[EXERCISE GOAL] Extract the full set of records, then give each one again exactly.

[RECORDED DATA]
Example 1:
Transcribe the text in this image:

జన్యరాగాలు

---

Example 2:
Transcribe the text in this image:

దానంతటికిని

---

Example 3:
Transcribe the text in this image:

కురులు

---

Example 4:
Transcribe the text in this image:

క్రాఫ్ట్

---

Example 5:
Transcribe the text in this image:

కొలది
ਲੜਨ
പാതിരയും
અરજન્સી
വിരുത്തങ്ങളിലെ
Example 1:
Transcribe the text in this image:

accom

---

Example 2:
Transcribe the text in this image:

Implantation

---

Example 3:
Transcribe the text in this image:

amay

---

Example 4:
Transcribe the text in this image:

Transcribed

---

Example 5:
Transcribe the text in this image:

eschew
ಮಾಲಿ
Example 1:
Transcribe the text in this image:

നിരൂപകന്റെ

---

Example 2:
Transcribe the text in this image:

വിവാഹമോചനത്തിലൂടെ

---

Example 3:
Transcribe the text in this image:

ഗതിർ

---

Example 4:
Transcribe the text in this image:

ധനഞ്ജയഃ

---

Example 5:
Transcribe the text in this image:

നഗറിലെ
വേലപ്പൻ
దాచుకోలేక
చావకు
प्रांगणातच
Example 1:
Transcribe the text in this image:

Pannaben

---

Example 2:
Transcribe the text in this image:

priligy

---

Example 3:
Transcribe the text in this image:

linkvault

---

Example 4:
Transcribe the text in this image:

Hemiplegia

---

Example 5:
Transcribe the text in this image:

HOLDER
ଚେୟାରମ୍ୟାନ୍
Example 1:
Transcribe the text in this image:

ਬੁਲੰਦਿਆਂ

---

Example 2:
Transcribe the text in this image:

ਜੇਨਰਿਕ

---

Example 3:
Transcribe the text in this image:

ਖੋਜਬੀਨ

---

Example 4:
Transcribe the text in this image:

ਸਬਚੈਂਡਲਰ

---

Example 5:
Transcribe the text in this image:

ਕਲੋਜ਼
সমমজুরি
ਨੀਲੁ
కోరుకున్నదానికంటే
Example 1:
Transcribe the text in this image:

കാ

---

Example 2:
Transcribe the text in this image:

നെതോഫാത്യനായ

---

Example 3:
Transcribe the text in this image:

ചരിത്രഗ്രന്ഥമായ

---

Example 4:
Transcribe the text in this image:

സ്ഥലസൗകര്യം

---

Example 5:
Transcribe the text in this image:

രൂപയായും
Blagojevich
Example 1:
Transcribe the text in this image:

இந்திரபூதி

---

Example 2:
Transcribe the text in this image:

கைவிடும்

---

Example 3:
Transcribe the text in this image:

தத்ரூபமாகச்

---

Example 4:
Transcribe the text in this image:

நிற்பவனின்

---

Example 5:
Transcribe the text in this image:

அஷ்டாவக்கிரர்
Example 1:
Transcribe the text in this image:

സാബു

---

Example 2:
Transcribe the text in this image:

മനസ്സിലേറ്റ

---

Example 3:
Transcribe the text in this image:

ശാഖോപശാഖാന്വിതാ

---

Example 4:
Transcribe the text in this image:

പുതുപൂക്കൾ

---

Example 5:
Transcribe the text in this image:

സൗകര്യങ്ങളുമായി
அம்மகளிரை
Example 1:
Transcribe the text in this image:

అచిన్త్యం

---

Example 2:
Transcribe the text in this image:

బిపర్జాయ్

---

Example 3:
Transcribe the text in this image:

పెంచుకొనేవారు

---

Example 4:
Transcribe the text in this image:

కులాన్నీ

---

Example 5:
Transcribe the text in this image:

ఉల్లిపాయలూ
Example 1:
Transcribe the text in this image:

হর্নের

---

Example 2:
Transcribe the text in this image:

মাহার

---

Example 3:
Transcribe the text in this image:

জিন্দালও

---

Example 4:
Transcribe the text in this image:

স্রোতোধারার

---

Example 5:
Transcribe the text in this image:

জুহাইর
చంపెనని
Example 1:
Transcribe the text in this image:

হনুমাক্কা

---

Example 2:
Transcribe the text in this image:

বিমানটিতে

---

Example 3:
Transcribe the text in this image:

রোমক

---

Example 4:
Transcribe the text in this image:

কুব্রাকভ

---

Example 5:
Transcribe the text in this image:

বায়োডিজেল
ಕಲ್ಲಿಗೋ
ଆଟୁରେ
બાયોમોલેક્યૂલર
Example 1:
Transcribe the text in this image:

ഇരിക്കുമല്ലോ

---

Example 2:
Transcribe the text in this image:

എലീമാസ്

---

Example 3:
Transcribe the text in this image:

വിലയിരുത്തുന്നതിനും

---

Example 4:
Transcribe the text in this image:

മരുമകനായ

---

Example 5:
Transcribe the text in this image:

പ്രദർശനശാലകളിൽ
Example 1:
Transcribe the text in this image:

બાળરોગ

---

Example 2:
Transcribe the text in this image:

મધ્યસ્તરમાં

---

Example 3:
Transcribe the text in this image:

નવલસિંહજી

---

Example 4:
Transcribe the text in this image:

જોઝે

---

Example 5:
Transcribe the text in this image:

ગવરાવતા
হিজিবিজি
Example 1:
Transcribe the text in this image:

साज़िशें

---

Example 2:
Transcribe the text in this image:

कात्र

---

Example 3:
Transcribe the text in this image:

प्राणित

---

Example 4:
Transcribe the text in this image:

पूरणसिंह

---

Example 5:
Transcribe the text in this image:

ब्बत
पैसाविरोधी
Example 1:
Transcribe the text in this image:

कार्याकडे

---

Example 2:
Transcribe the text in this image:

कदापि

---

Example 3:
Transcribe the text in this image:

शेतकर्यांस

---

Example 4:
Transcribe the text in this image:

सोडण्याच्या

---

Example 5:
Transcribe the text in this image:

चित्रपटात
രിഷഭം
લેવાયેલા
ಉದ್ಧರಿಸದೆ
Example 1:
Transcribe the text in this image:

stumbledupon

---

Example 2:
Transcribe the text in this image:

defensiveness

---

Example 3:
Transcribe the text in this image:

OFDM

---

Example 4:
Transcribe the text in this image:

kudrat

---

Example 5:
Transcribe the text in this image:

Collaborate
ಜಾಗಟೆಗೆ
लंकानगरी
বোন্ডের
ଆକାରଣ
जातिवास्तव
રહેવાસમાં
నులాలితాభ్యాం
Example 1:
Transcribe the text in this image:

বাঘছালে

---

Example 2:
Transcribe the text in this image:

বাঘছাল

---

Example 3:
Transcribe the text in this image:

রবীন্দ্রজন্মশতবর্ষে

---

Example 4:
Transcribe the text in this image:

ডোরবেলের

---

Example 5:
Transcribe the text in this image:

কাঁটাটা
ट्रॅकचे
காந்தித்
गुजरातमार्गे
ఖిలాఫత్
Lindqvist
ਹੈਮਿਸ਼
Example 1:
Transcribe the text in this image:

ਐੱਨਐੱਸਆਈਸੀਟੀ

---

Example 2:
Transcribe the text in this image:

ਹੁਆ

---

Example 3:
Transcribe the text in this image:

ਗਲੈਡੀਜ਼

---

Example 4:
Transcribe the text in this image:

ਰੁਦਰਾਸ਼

[RESULT]
Example 1:
Transcribe the text in this image:

జన్యరాగాలు

---

Example 2:
Transcribe the text in this image:

దానంతటికిని

---

Example 3:
Transcribe the text in this image:

కురులు

---

Example 4:
Transcribe the text in this image:

క్రాఫ్ట్

---

Example 5:
Transcribe the text in this image:

కొలది
ਲੜਨ
പാതിരയും
અરજન્સી
വിരുത്തങ്ങളിലെ
Example 1:
Transcribe the text in this image:

accom

---

Example 2:
Transcribe the text in this image:

Implantation

---

Example 3:
Transcribe the text in this image:

amay

---

Example 4:
Transcribe the text in this image:

Transcribed

---

Example 5:
Transcribe the text in this image:

eschew
ಮಾಲಿ
Example 1:
Transcribe the text in this image:

നിരൂപകന്റെ

---

Example 2:
Transcribe the text in this image:

വിവാഹമോചനത്തിലൂടെ

---

Example 3:
Transcribe the text in this image:

ഗതിർ

---

Example 4:
Transcribe the text in this image:

ധനഞ്ജയഃ

---

Example 5:
Transcribe the text in this image:

നഗറിലെ
വേലപ്പൻ
దాచుకోలేక
చావకు
प्रांगणातच
Example 1:
Transcribe the text in this image:

Pannaben

---

Example 2:
Transcribe the text in this image:

priligy

---

Example 3:
Transcribe the text in this image:

linkvault

---

Example 4:
Transcribe the text in this image:

Hemiplegia

---

Example 5:
Transcribe the text in this image:

HOLDER
ଚେୟାରମ୍ୟାନ୍
Example 1:
Transcribe the text in this image:

ਬੁਲੰਦਿਆਂ

---

Example 2:
Transcribe the text in this image:

ਜੇਨਰਿਕ

---

Example 3:
Transcribe the text in this image:

ਖੋਜਬੀਨ

---

Example 4:
Transcribe the text in this image:

ਸਬਚੈਂਡਲਰ

---

Example 5:
Transcribe the text in this image:

ਕਲੋਜ਼
সমমজুরি
ਨੀਲੁ
కోరుకున్నదానికంటే
Example 1:
Transcribe the text in this image:

കാ

---

Example 2:
Transcribe the text in this image:

നെതോഫാത്യനായ

---

Example 3:
Transcribe the text in this image:

ചരിത്രഗ്രന്ഥമായ

---

Example 4:
Transcribe the text in this image:

സ്ഥലസൗകര്യം

---

Example 5:
Transcribe the text in this image:

രൂപയായും
Blagojevich
Example 1:
Transcribe the text in this image:

இந்திரபூதி

---

Example 2:
Transcribe the text in this image:

கைவிடும்

---

Example 3:
Transcribe the text in this image:

தத்ரூபமாகச்

---

Example 4:
Transcribe the text in this image:

நிற்பவனின்

---

Example 5:
Transcribe the text in this image:

அஷ்டாவக்கிரர்
Example 1:
Transcribe the text in this image:

സാബു

---

Example 2:
Transcribe the text in this image:

മനസ്സിലേറ്റ

---

Example 3:
Transcribe the text in this image:

ശാഖോപശാഖാന്വിതാ

---

Example 4:
Transcribe the text in this image:

പുതുപൂക്കൾ

---

Example 5:
Transcribe the text in this image:

സൗകര്യങ്ങളുമായി
அம்மகளிரை
Example 1:
Transcribe the text in this image:

అచిన్త్యం

---

Example 2:
Transcribe the text in this image:

బిపర్జాయ్

---

Example 3:
Transcribe the text in this image:

పెంచుకొనేవారు

---

Example 4:
Transcribe the text in this image:

కులాన్నీ

---

Example 5:
Transcribe the text in this image:

ఉల్లిపాయలూ
Example 1:
Transcribe the text in this image:

হর্নের

---

Example 2:
Transcribe the text in this image:

মাহার

---

Example 3:
Transcribe the text in this image:

জিন্দালও

---

Example 4:
Transcribe the text in this image:

স্রোতোধারার

---

Example 5:
Transcribe the text in this image:

জুহাইর
చంపెనని
Example 1:
Transcribe the text in this image:

হনুমাক্কা

---

Example 2:
Transcribe the text in this image:

বিমানটিতে

---

Example 3:
Transcribe the text in this image:

রোমক

---

Example 4:
Transcribe the text in this image:

কুব্রাকভ

---

Example 5:
Transcribe the text in this image:

বায়োডিজেল
ಕಲ್ಲಿಗೋ
ଆଟୁରେ
બાયોમોલેક્યૂલર
Example 1:
Transcribe the text in this image:

ഇരിക്കുമല്ലോ

---

Example 2:
Transcribe the text in this image:

എലീമാസ്

---

Example 3:
Transcribe the text in this image:

വിലയിരുത്തുന്നതിനും

---

Example 4:
Transcribe the text in this image:

മരുമകനായ

---

Example 5:
Transcribe the text in this image:

പ്രദർശനശാലകളിൽ
Example 1:
Transcribe the text in this image:

બાળરોગ

---

Example 2:
Transcribe the text in this image:

મધ્યસ્તરમાં

---

Example 3:
Transcribe the text in this image:

નવલસિંહજી

---

Example 4:
Transcribe the text in this image:

જોઝે

---

Example 5:
Transcribe the text in this image:

ગવરાવતા
হিজিবিজি
Example 1:
Transcribe the text in this image:

साज़िशें

---

Example 2:
Transcribe the text in this image:

कात्र

---

Example 3:
Transcribe the text in this image:

प्राणित

---

Example 4:
Transcribe the text in this image:

पूरणसिंह

---

Example 5:
Transcribe the text in this image:

ब्बत
पैसाविरोधी
Example 1:
Transcribe the text in this image:

कार्याकडे

---

Example 2:
Transcribe the text in this image:

कदापि

---

Example 3:
Transcribe the text in this image:

शेतकर्यांस

---

Example 4:
Transcribe the text in this image:

सोडण्याच्या

---

Example 5:
Transcribe the text in this image:

चित्रपटात
രിഷഭം
લેવાયેલા
ಉದ್ಧರಿಸದೆ
Example 1:
Transcribe the text in this image:

stumbledupon

---

Example 2:
Transcribe the text in this image:

defensiveness

---

Example 3:
Transcribe the text in this image:

OFDM

---

Example 4:
Transcribe the text in this image:

kudrat

---

Example 5:
Transcribe the text in this image:

Collaborate
ಜಾಗಟೆಗೆ
लंकानगरी
বোন্ডের
ଆକାରଣ
जातिवास्तव
રહેવાસમાં
నులాలితాభ్యాం
Example 1:
Transcribe the text in this image:

বাঘছালে

---

Example 2:
Transcribe the text in this image:

বাঘছাল

---

Example 3:
Transcribe the text in this image:

রবীন্দ্রজন্মশতবর্ষে

---

Example 4:
Transcribe the text in this image:

ডোরবেলের

---

Example 5:
Transcribe the text in this image:

কাঁটাটা
ट्रॅकचे
காந்தித்
गुजरातमार्गे
ఖిలాఫత్
Lindqvist
ਹੈਮਿਸ਼
Example 1:
Transcribe the text in this image:

ਐੱਨਐੱਸਆਈਸੀਟੀ

---

Example 2:
Transcribe the text in this image:

ਹੁਆ

---

Example 3:
Transcribe the text in this image:

ਗਲੈਡੀਜ਼

---

Example 4:
Transcribe the text in this image:

ਰੁਦਰਾਸ਼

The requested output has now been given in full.